她话音未落,胸前又挨了一剑。这次伤口更深,甚至可见森森骨。
瞬间,她整个人都被喷溅的鲜血,洇湿成了血人。更可怕的是,伤口处还冒出了浅浅黑烟,散发着令人作呕的糊臭味。
菊菱强忍着巨大的痛苦,浑身都剧烈的颤抖着。
“有本事……你就再砍我一剑,就算死我……也只认酆一量是幕后主使。你……敢杀我吗?你不敢,你的主子……不会饶了你!”她气喘吁吁,气势已经低了许多。
“菊菱,你错看了本统领。除了不敢背叛尊上,其余的……只要为了尊上好,我凰迦什么都敢做。我连自己都下得了狠手,何况是你这叛徒。”凰迦忽然笑得魅惑,低声道。
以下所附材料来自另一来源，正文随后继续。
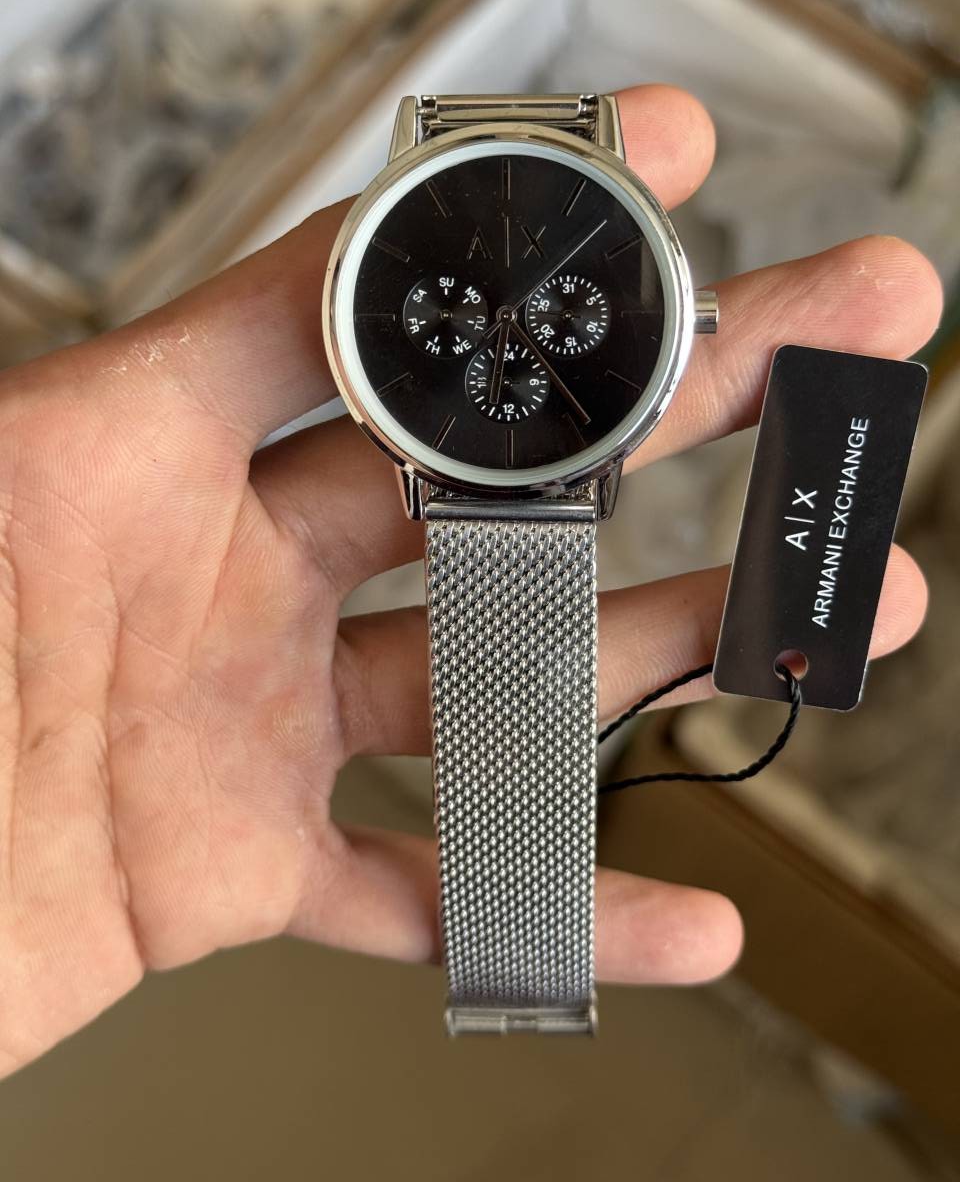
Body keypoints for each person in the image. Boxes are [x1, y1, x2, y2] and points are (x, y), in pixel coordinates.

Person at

她靠近菊菱,用手指轻轻替对方整理着脏乱的散发,靠在她耳畔轻语,声音充满了阴鸷。
“其实,你死了,我便正好把所有事都推到你身上,或许还能让我趁机救了灵犀,毕竟……死无对证啊。尊上又怎么会责罚我?你伤的,可是魇后。”
“什么魇后,酆都的魇后从来只有一人,就是我主漓希。”菊菱大口大口吐着血,情绪突然激烈起来。
“风漓希?风漓希也是酆都的叛徒。她不配做魇后,居然为了一个术师背叛尊上,最后又因羞愧难当而自戕,更可恨!她令酆都颜面尽失!”凰迦冷笑着,她嗤之以鼻。
“你胡说,你胡说!我主漓希不是自戕,是酆一量杀了她,令她魂飞魄散。我要为漓希报仇,我要为她报仇,酆一量,你在哪儿你出来,我知道你就在这里。你不敢见我吗?你对漓希有愧吧!我要杀了你,杀了你!”菊菱用尽最后的气力,奋力挣扎着,锁着她的玄铁链颤抖着,发出哗啦哗啦的声音。
“好,既然你死不悔改,本统领就送你一程。先剖出你的内丹,再让你灰飞烟灭。”凰迦眯起双眸,抬起手中伏魔剑。
“住手!”
恰在此时,门声一响,身后传来一个清冷的声音,不高不低,却隐含着内敛的威慑。
“尊上。”凰迦吃惊,下意识地抬起剑,转身行礼。
只见,酆一量拉着明思令的手,两人都换好了崭新的袍服,梳理了发髻,看上去颇有珠联璧合之感,凰迦的眸光闪过一丝黯然,却不敢不恭敬。
“属下见过尊上,见过魇后。”她毕恭毕敬道。
“酆一量,你终于露面了。你……你这个心狠手辣,无情无义的魔头,是你杀了漓希,是你令她不得超升,永世受苦。我要杀了你,杀了你,为漓希报仇。”菊菱又暴怒起来,她奋力挣扎着。
“尊上,此婢子已疯,胡言乱语了整晚。不如让属下送她一程,让她永远闭嘴。菊菱正是勾结外敌,掀起内乱的背后主使,她就算粉身碎骨也难逃其咎。”凰迦抬眸,眸光犀利。
“菊菱,你曾为漓希的贴身女官,自然清楚……她是自戕,并非本尊下令责罚。”酆一量并未回应凰迦,他拉着明思令,站在菊菱面前。
“我给了她机会,她却选择离开酆都,离开我。”
“是你,就是你!你明明知道漓希并未通敌,你却欲将她一宫众女婢全都投入饕虎坑,若非她舍命保全,如今我也是孤魂一缕。你就是推波助澜的凶手。”菊菱咳嗽着吐着血,眼神狰狞。
她又盯住了脸色苍白的明思令,怨毒道:“凡女,你以为自己真能麻雀成凤凰,从此一步登天了吗?你连我主漓希的一根脚指头都不如。看着吧……这魔头,他没有心,更无情无义。等他腻了你,你的下场定会比我主更加凄惨!”
“住口!不得诋毁尊上……与魇后。”凰迦忍不住用狠狠抽了菊菱一个耳光,打得她牙齿跌落,惨不忍睹。
“冤冤相报何时了,还请尊上宽恕菊菱女官。风漓希待众女官如同姐妹,方才会为救她们不惜以身饲虎。而她最后的遗愿,定是希望她们好好活着。斯人已逝,还请尊上圆满漓希心愿,放菊菱女官一条生路。”明思令退后一步,恭敬行礼。